(Stored items)
################
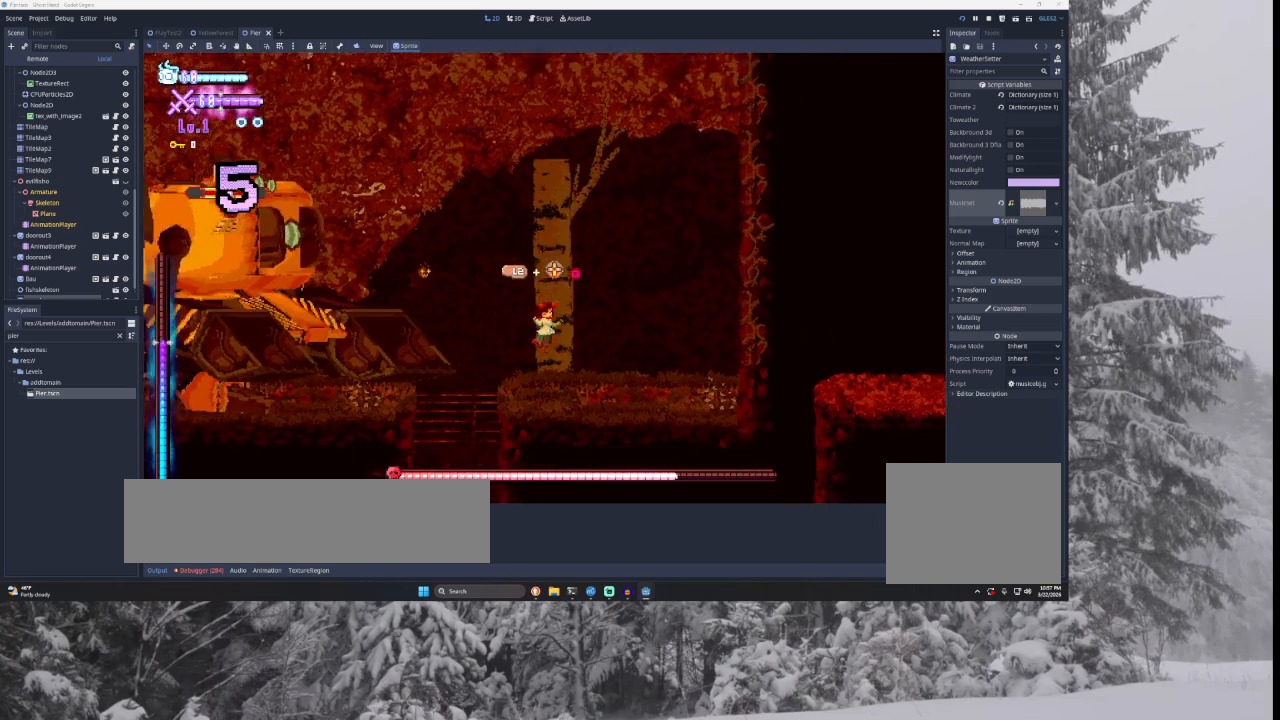
{"buttons": ["TRIANGLE"], "left_stick": "center", "right_stick": "center", "events": [[267, "TRIANGLE", "down"], [467, "left_stick", "center"]]}
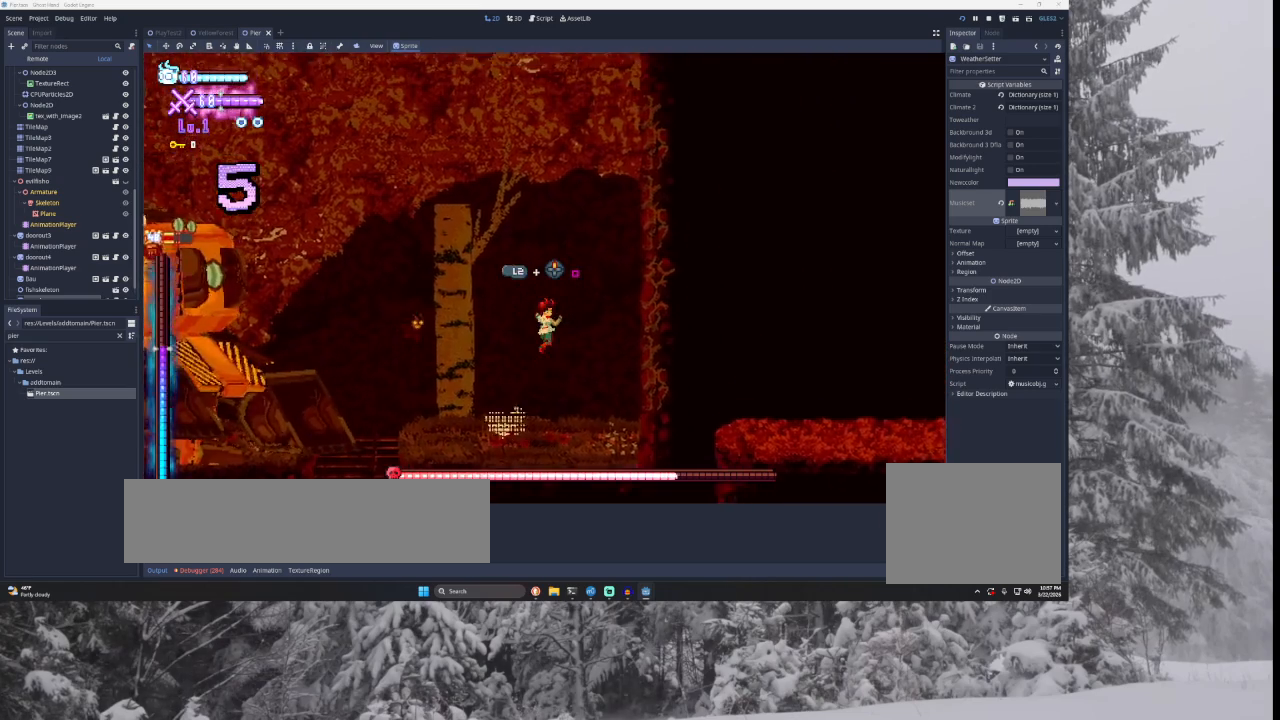
{"buttons": ["TRIANGLE"], "left_stick": "right", "right_stick": "center", "events": [[67, "TRIANGLE", "up"], [67, "left_stick", "right"], [300, "TRIANGLE", "down"]]}
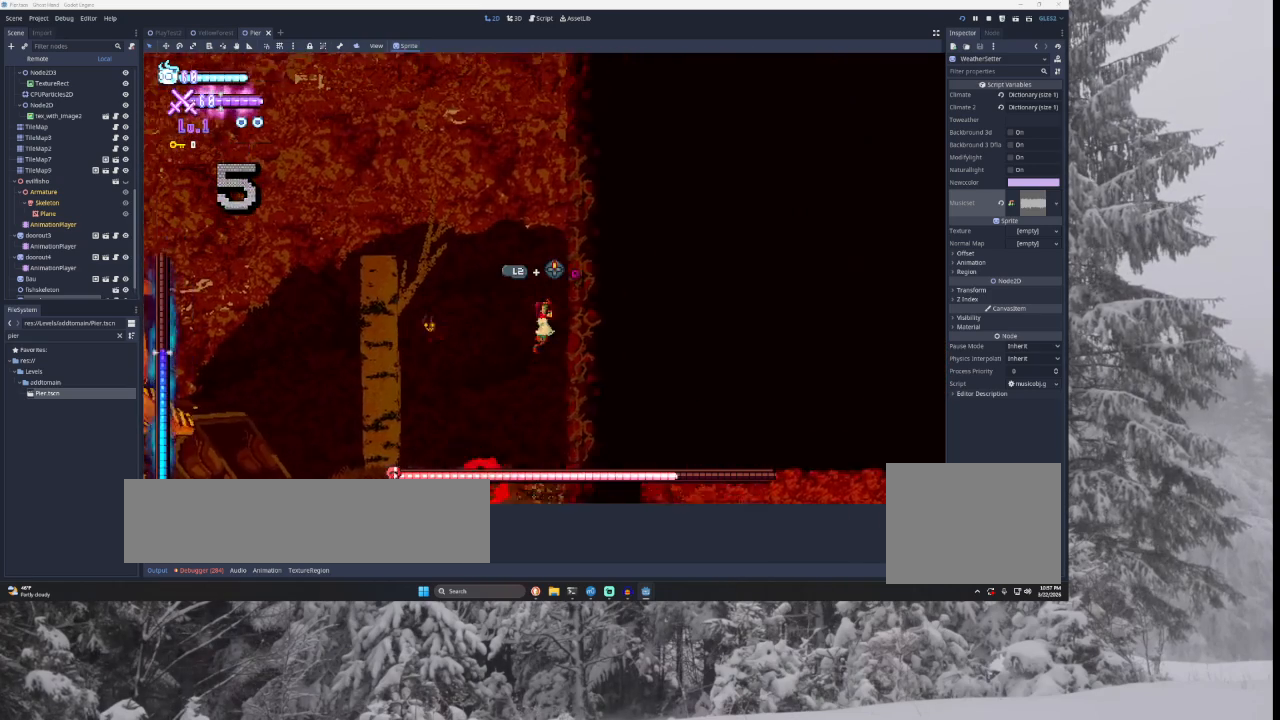
{"buttons": [], "left_stick": "left", "right_stick": "center", "events": [[133, "TRIANGLE", "up"], [200, "left_stick", "center"], [233, "TRIANGLE", "down"], [267, "left_stick", "left"], [467, "TRIANGLE", "up"]]}
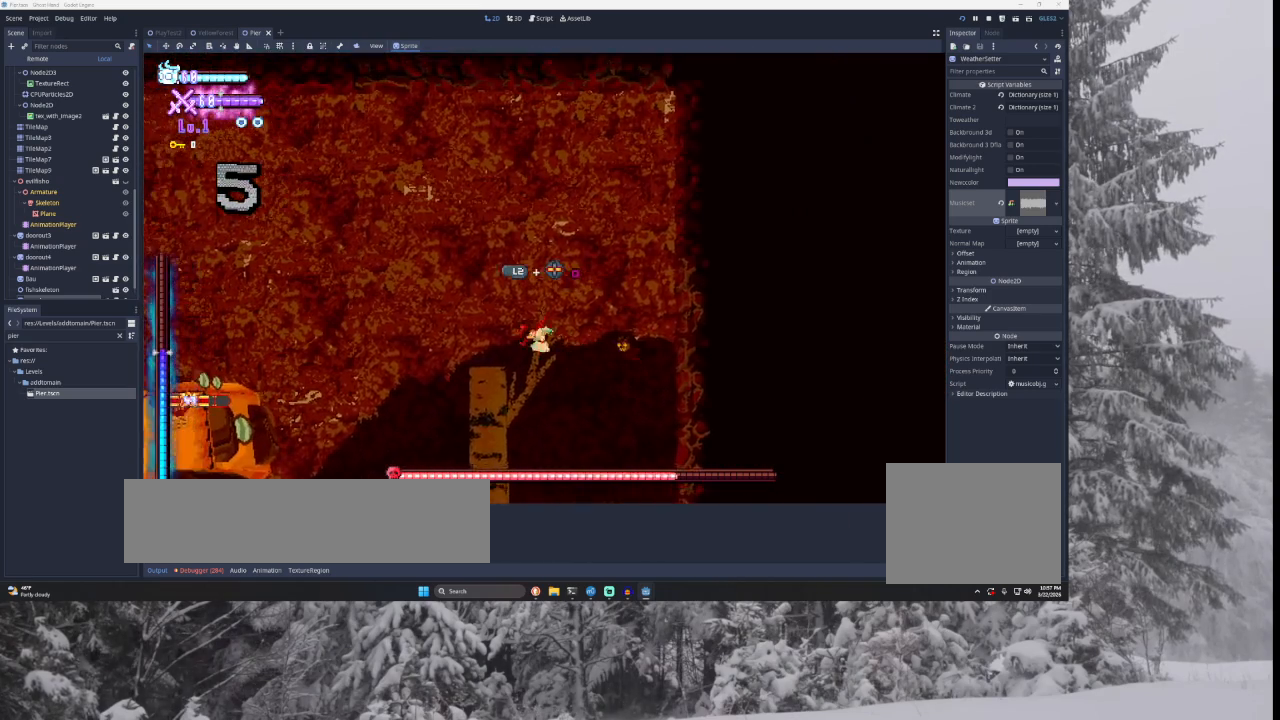
{"buttons": [], "left_stick": "right", "right_stick": "center", "events": [[233, "left_stick", "center"], [267, "right_stick", "down"], [433, "left_stick", "right"], [433, "right_stick", "center"]]}
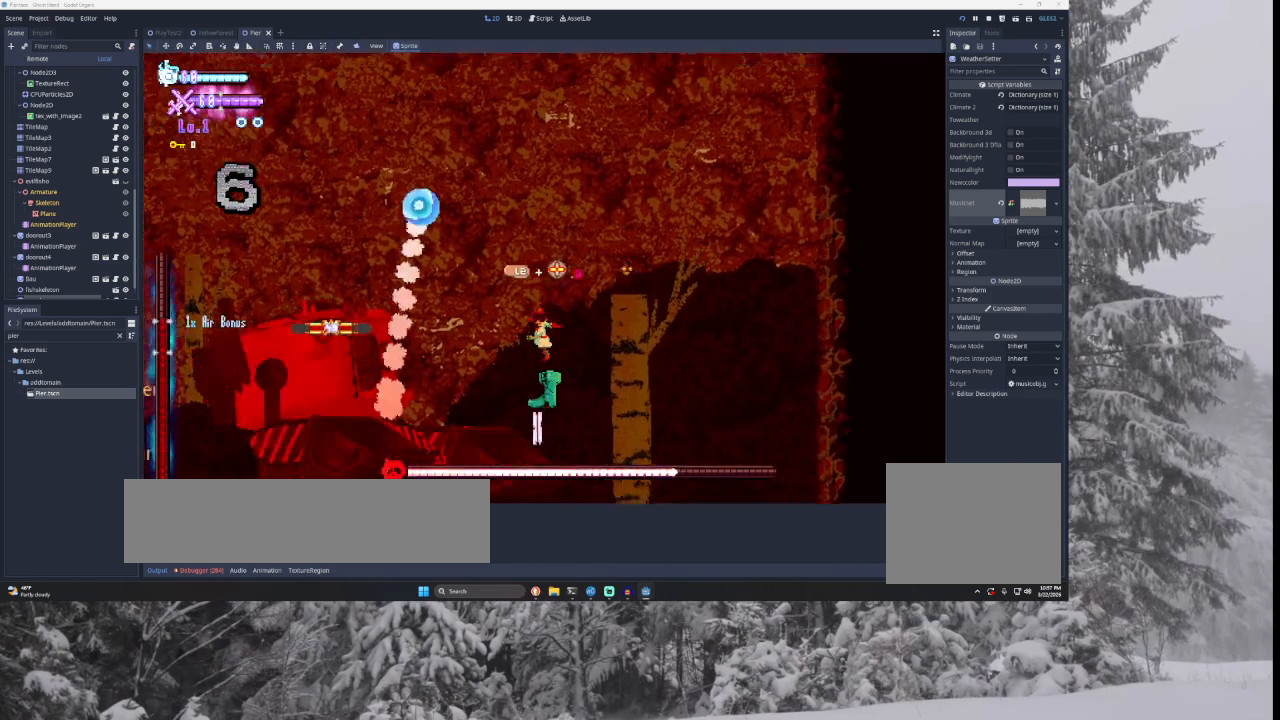
{"buttons": [], "left_stick": "right", "right_stick": "down", "events": [[400, "right_stick", "down"]]}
################
Each record must be quoted in full and exactly. Do not include the pictures.

{"buttons": ["TRIANGLE"], "left_stick": "center", "right_stick": "center", "events": [[267, "TRIANGLE", "down"], [467, "left_stick", "center"]]}
{"buttons": ["TRIANGLE"], "left_stick": "right", "right_stick": "center", "events": [[67, "TRIANGLE", "up"], [67, "left_stick", "right"], [300, "TRIANGLE", "down"]]}
{"buttons": [], "left_stick": "left", "right_stick": "center", "events": [[133, "TRIANGLE", "up"], [200, "left_stick", "center"], [233, "TRIANGLE", "down"], [267, "left_stick", "left"], [467, "TRIANGLE", "up"]]}
{"buttons": [], "left_stick": "right", "right_stick": "center", "events": [[233, "left_stick", "center"], [267, "right_stick", "down"], [433, "left_stick", "right"], [433, "right_stick", "center"]]}
{"buttons": [], "left_stick": "right", "right_stick": "down", "events": [[400, "right_stick", "down"]]}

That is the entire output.